▶ [DIRECTIONS]
Where a line looks odd, keep it as it is and transcribe all the material.
════════════════
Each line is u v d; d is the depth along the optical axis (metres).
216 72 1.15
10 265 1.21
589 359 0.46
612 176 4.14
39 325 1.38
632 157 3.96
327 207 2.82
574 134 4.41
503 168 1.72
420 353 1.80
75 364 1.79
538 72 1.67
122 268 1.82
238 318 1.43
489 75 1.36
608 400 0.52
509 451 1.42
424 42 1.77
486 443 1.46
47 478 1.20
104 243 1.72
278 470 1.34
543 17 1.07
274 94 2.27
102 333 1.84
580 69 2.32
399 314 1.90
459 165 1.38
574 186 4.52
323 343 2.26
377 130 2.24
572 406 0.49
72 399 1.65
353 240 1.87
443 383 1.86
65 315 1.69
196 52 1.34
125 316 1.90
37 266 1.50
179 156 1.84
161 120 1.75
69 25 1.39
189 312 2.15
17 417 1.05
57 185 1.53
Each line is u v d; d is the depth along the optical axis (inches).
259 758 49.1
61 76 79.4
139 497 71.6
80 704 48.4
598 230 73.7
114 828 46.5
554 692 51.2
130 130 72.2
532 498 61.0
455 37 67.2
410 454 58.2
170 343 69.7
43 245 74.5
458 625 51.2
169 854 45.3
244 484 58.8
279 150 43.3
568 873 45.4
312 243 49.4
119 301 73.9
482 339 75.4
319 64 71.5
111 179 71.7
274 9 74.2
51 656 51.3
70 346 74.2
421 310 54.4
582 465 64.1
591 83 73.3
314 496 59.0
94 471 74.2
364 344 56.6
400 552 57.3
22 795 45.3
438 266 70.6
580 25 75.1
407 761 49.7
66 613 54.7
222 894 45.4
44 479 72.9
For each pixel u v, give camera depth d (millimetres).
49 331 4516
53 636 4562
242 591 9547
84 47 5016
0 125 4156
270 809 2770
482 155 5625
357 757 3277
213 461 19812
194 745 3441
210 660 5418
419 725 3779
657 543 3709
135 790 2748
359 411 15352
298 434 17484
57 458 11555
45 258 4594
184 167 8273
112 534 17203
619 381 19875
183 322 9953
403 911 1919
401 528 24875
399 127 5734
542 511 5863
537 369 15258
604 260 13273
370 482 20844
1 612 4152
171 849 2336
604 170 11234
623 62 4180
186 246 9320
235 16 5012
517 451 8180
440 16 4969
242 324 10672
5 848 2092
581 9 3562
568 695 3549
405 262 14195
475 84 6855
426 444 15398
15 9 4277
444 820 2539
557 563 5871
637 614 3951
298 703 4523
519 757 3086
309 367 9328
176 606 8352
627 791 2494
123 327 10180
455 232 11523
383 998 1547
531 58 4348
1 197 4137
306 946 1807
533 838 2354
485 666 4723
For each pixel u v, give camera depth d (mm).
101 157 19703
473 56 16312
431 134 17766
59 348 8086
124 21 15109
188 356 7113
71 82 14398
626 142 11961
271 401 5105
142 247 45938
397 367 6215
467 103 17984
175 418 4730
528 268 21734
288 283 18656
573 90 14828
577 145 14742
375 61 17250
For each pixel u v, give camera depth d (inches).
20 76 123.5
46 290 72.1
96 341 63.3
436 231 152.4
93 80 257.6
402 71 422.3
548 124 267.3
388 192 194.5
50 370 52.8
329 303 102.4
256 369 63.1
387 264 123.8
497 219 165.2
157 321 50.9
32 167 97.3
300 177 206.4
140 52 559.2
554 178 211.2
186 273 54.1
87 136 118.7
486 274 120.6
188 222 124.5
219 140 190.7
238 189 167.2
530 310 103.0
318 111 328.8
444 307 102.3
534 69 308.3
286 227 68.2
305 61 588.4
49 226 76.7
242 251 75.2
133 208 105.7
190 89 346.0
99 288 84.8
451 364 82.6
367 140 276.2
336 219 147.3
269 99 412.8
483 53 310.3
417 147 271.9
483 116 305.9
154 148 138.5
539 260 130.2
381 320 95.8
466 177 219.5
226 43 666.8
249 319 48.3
════════════════
▶ [OUTPUT]
Each line is u v d; d is the depth along the optical axis (metres).
216 72 1.15
10 265 1.21
589 359 0.46
612 176 4.14
39 325 1.38
632 157 3.96
327 207 2.82
574 134 4.41
503 168 1.72
420 353 1.80
75 364 1.79
538 72 1.67
122 268 1.82
238 318 1.43
489 75 1.36
608 400 0.52
509 451 1.42
424 42 1.77
486 443 1.46
47 478 1.20
104 243 1.72
278 470 1.34
543 17 1.07
274 94 2.27
102 333 1.84
580 69 2.32
399 314 1.90
459 165 1.38
574 186 4.52
323 343 2.26
377 130 2.24
572 406 0.49
72 399 1.65
353 240 1.87
443 383 1.86
65 315 1.69
196 52 1.34
125 316 1.90
37 266 1.50
179 156 1.84
161 120 1.75
69 25 1.39
189 312 2.15
17 417 1.05
57 185 1.53
Each line is u v d; d is the depth along the optical axis (inches).
259 758 49.1
61 76 79.4
139 497 71.6
80 704 48.4
598 230 73.7
114 828 46.5
554 692 51.2
130 130 72.2
532 498 61.0
455 37 67.2
410 454 58.2
170 343 69.7
43 245 74.5
458 625 51.2
169 854 45.3
244 484 58.8
279 150 43.3
568 873 45.4
312 243 49.4
119 301 73.9
482 339 75.4
319 64 71.5
111 179 71.7
274 9 74.2
51 656 51.3
70 346 74.2
421 310 54.4
582 465 64.1
591 83 73.3
314 496 59.0
94 471 74.2
364 344 56.6
400 552 57.3
22 795 45.3
438 266 70.6
580 25 75.1
407 761 49.7
66 613 54.7
222 894 45.4
44 479 72.9
For each pixel u v, give camera depth d (millimetres).
49 331 4516
53 636 4562
242 591 9547
84 47 5016
0 125 4156
270 809 2770
482 155 5625
357 757 3277
213 461 19812
194 745 3441
210 660 5418
419 725 3779
657 543 3709
135 790 2748
359 411 15352
298 434 17484
57 458 11555
45 258 4594
184 167 8273
112 534 17203
619 381 19875
183 322 9953
403 911 1919
401 528 24875
399 127 5734
542 511 5863
537 369 15258
604 260 13273
370 482 20844
1 612 4152
171 849 2336
604 170 11234
623 62 4180
186 246 9320
235 16 5012
517 451 8180
440 16 4969
242 324 10672
5 848 2092
581 9 3562
568 695 3549
405 262 14195
475 84 6855
426 444 15398
15 9 4277
444 820 2539
557 563 5871
637 614 3951
298 703 4523
519 757 3086
309 367 9328
176 606 8352
627 791 2494
123 327 10180
455 232 11523
383 998 1547
531 58 4348
1 197 4137
306 946 1807
533 838 2354
485 666 4723
For each pixel u v, give camera depth d (mm).
101 157 19703
473 56 16312
431 134 17766
59 348 8086
124 21 15109
188 356 7113
71 82 14398
626 142 11961
271 401 5105
142 247 45938
397 367 6215
467 103 17984
175 418 4730
528 268 21734
288 283 18656
573 90 14828
577 145 14742
375 61 17250
For each pixel u v, give camera depth d (inches).
20 76 123.5
46 290 72.1
96 341 63.3
436 231 152.4
93 80 257.6
402 71 422.3
548 124 267.3
388 192 194.5
50 370 52.8
329 303 102.4
256 369 63.1
387 264 123.8
497 219 165.2
157 321 50.9
32 167 97.3
300 177 206.4
140 52 559.2
554 178 211.2
186 273 54.1
87 136 118.7
486 274 120.6
188 222 124.5
219 140 190.7
238 189 167.2
530 310 103.0
318 111 328.8
444 307 102.3
534 69 308.3
286 227 68.2
305 61 588.4
49 226 76.7
242 251 75.2
133 208 105.7
190 89 346.0
99 288 84.8
451 364 82.6
367 140 276.2
336 219 147.3
269 99 412.8
483 53 310.3
417 147 271.9
483 116 305.9
154 148 138.5
539 260 130.2
381 320 95.8
466 177 219.5
226 43 666.8
249 319 48.3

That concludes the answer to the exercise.